Now to the central discussion: of PR as propaganda. Lay (ie non-academic) readers will be bewildered that there’s a discussion to be had: ‘of course PR involves persuasion so is indistinguishable from propaganda’ the thinking will go. But the PR academic literature seeks a higher ideal and proposes that public relations should seek mutual benefits (ie for the sponsoring organisation and for the public or for society in general). The ethics of one-way persuasion have been questioned.
The influential PR academic James Grunig attempted a separation of PR from propaganda by describing an evolutionary process, in effect a ‘whig interpretation of PR history’ from publicity through to excellent public relations. This latter could be persuasive, but only if it was symmetrical (ie both parties have equal power and make equal gains).
Moloney finds a connection between PR and propaganda both in the literature and in practice. He notes that propaganda need not always be malign (citing public information campaigns, the Voice of America and the BBC World Service as examples of ‘white’ propaganda, where the source is clearly identifiable to the listener). He thus describes PR as either ‘white’ or ‘grey’ propaganda: ‘weak propaganda’ in his phrase.
So to the connection between PR (propaganda) and democracy. Moloney notes that PR flourishes in liberal democracies, and that the ‘consequences of PR appear … not to diminish existing democratic forms.’ He doesn’t argue that PR is a necessary condition for democracy, but rather that the two coexist either in a neutral or in a beneficial relationship.
Yet, if PR and propaganda are the same, he asks, how can PR be ethical?
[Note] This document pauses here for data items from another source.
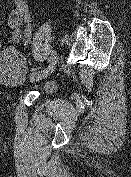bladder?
<instances>
[{
    "instance_id": "31cf9c89",
    "label": "bladder",
    "mask_w": 131,
    "mask_h": 177,
    "mask_svg": "<svg viewBox=\"0 0 131 177\" xmlns=\"http://www.w3.org/2000/svg\"><path fill=\"white\" fill-rule=\"evenodd\" d=\"M28 70L22 56L14 49L0 51V76L4 80L7 89L19 92L29 87H36V91L41 95L53 94L56 84L53 80L43 81L31 80L29 85H23V80L27 76Z\"/></svg>"
}]
</instances>
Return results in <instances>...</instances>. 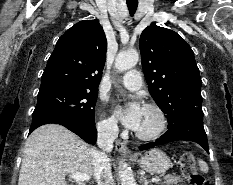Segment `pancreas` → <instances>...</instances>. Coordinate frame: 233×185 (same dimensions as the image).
<instances>
[{
  "label": "pancreas",
  "instance_id": "pancreas-1",
  "mask_svg": "<svg viewBox=\"0 0 233 185\" xmlns=\"http://www.w3.org/2000/svg\"><path fill=\"white\" fill-rule=\"evenodd\" d=\"M182 182L180 176H166L164 182L160 183V185H178V183Z\"/></svg>",
  "mask_w": 233,
  "mask_h": 185
}]
</instances>
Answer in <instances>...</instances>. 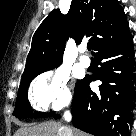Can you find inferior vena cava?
Segmentation results:
<instances>
[{"label":"inferior vena cava","mask_w":136,"mask_h":136,"mask_svg":"<svg viewBox=\"0 0 136 136\" xmlns=\"http://www.w3.org/2000/svg\"><path fill=\"white\" fill-rule=\"evenodd\" d=\"M64 118L66 121H70L71 120V114L69 111H66L64 114Z\"/></svg>","instance_id":"602c4592"}]
</instances>
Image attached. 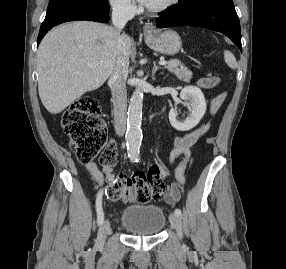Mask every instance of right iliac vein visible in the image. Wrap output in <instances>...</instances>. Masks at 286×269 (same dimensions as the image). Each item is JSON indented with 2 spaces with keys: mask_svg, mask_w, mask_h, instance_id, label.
<instances>
[{
  "mask_svg": "<svg viewBox=\"0 0 286 269\" xmlns=\"http://www.w3.org/2000/svg\"><path fill=\"white\" fill-rule=\"evenodd\" d=\"M109 229H110V222L109 220H105L101 224L99 231H98V238H97V243H96V246L98 248H103Z\"/></svg>",
  "mask_w": 286,
  "mask_h": 269,
  "instance_id": "obj_1",
  "label": "right iliac vein"
}]
</instances>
Following on from a discussion of the public relations ethics literature (Moloney finds this phrase a risible oxymoron), he alights on corporate social responsibility as as example of ethics through enlightened self-interest.
When it comes to the media, Moloney has harsh words. ‘The more distance between journalists and PR people, the better for a liberal democracy. PR grows out of democracy, not democracy out of PR.’ (I could rest my case for the brilliance and importance of this work solely on these two sentences.) I note that he’s dropped his over-idealistic proposals for the separation of journalism and PR from the new edition.
Moloney recognises that there will be resistance to his linking of PR and propaganda. But he concludes that the positive effects of PR outweigh the negative ones. Just.